------ DATASET

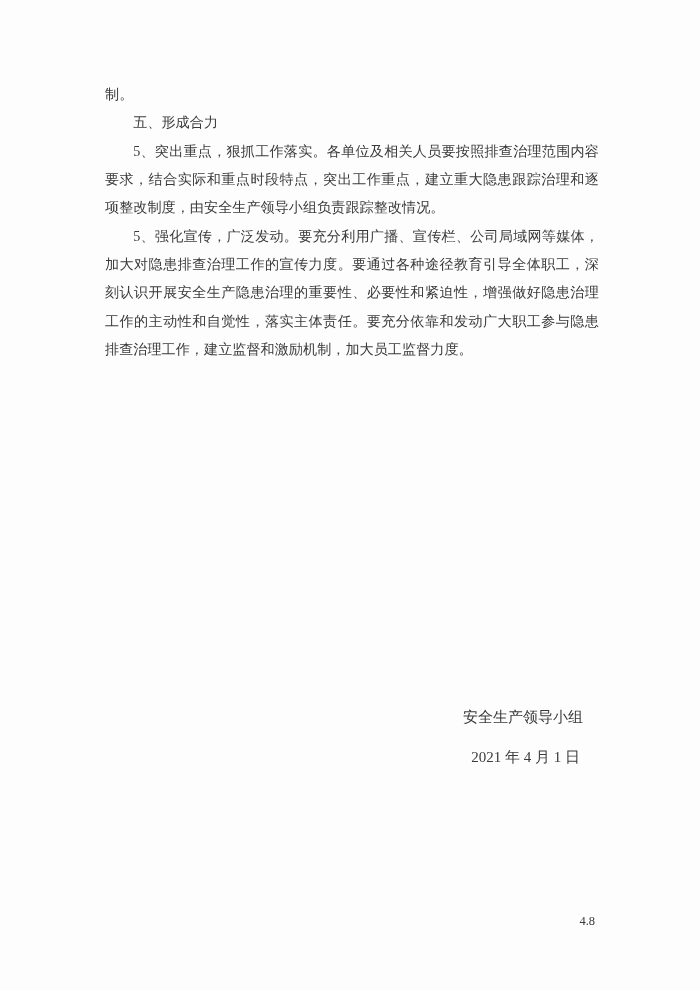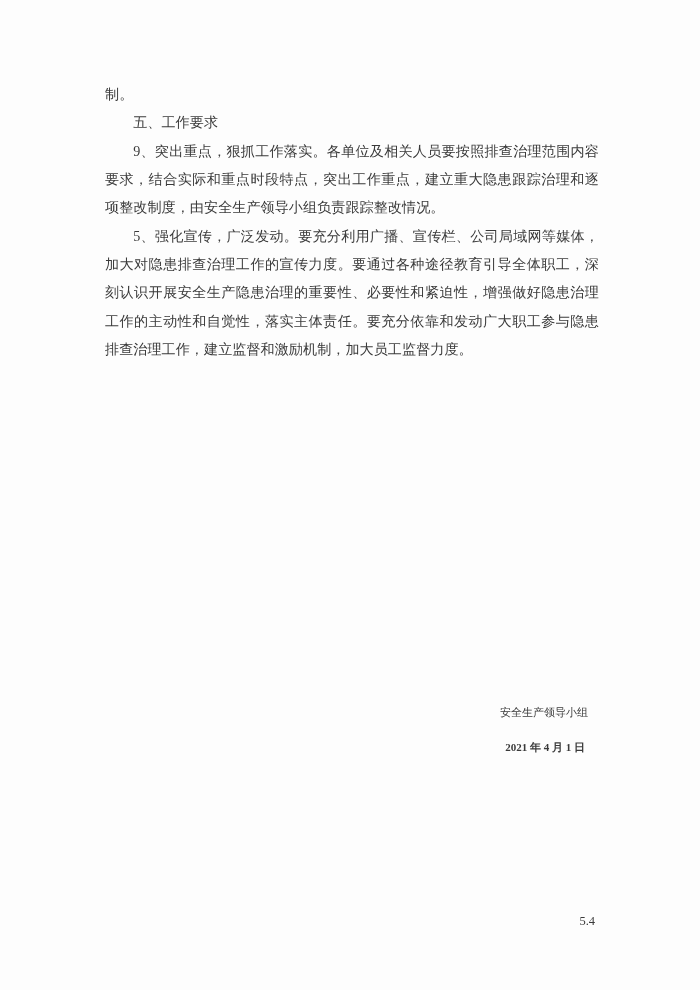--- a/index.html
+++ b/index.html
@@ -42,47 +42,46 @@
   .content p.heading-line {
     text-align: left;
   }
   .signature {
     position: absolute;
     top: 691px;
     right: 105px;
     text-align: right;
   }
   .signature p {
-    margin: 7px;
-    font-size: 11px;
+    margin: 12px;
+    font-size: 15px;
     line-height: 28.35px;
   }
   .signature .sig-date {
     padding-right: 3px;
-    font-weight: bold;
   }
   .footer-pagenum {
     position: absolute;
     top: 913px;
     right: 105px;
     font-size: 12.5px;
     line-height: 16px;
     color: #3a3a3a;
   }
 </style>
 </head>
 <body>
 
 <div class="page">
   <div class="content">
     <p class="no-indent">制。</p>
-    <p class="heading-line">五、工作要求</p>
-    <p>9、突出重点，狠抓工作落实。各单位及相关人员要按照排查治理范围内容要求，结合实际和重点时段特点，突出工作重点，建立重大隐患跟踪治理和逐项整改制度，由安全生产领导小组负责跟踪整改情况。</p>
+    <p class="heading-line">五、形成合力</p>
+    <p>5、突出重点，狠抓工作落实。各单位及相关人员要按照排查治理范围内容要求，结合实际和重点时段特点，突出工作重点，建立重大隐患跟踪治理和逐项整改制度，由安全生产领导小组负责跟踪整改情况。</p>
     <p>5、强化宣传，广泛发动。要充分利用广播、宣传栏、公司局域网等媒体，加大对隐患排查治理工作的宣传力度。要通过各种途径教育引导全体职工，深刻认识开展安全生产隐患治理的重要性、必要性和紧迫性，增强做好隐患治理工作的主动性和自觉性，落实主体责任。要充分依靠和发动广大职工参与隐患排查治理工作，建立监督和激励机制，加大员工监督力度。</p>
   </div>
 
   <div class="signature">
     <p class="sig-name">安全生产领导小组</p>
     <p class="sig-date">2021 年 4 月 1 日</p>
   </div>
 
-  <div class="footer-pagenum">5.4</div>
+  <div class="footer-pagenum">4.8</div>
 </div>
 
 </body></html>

------------

» **WHAT IS BEING ASKED**
Reproduce the lines of the entries above exactly, but only from the line containing "top: 691px;" through the final line.

» **WRITTEN SOLUTION**
     top: 691px;
     right: 105px;
     text-align: right;
   }
   .signature p {
-    margin: 7px;
-    font-size: 11px;
+    margin: 12px;
+    font-size: 15px;
     line-height: 28.35px;
   }
   .signature .sig-date {
     padding-right: 3px;
-    font-weight: bold;
   }
   .footer-pagenum {
     position: absolute;
     top: 913px;
     right: 105px;
     font-size: 12.5px;
     line-height: 16px;
     color: #3a3a3a;
   }
 </style>
 </head>
 <body>
 
 <div class="page">
   <div class="content">
     <p class="no-indent">制。</p>
-    <p class="heading-line">五、工作要求</p>
-    <p>9、突出重点，狠抓工作落实。各单位及相关人员要按照排查治理范围内容要求，结合实际和重点时段特点，突出工作重点，建立重大隐患跟踪治理和逐项整改制度，由安全生产领导小组负责跟踪整改情况。</p>
+    <p class="heading-line">五、形成合力</p>
+    <p>5、突出重点，狠抓工作落实。各单位及相关人员要按照排查治理范围内容要求，结合实际和重点时段特点，突出工作重点，建立重大隐患跟踪治理和逐项整改制度，由安全生产领导小组负责跟踪整改情况。</p>
     <p>5、强化宣传，广泛发动。要充分利用广播、宣传栏、公司局域网等媒体，加大对隐患排查治理工作的宣传力度。要通过各种途径教育引导全体职工，深刻认识开展安全生产隐患治理的重要性、必要性和紧迫性，增强做好隐患治理工作的主动性和自觉性，落实主体责任。要充分依靠和发动广大职工参与隐患排查治理工作，建立监督和激励机制，加大员工监督力度。</p>
   </div>
 
   <div class="signature">
     <p class="sig-name">安全生产领导小组</p>
     <p class="sig-date">2021 年 4 月 1 日</p>
   </div>
 
-  <div class="footer-pagenum">5.4</div>
+  <div class="footer-pagenum">4.8</div>
 </div>
 
 </body></html>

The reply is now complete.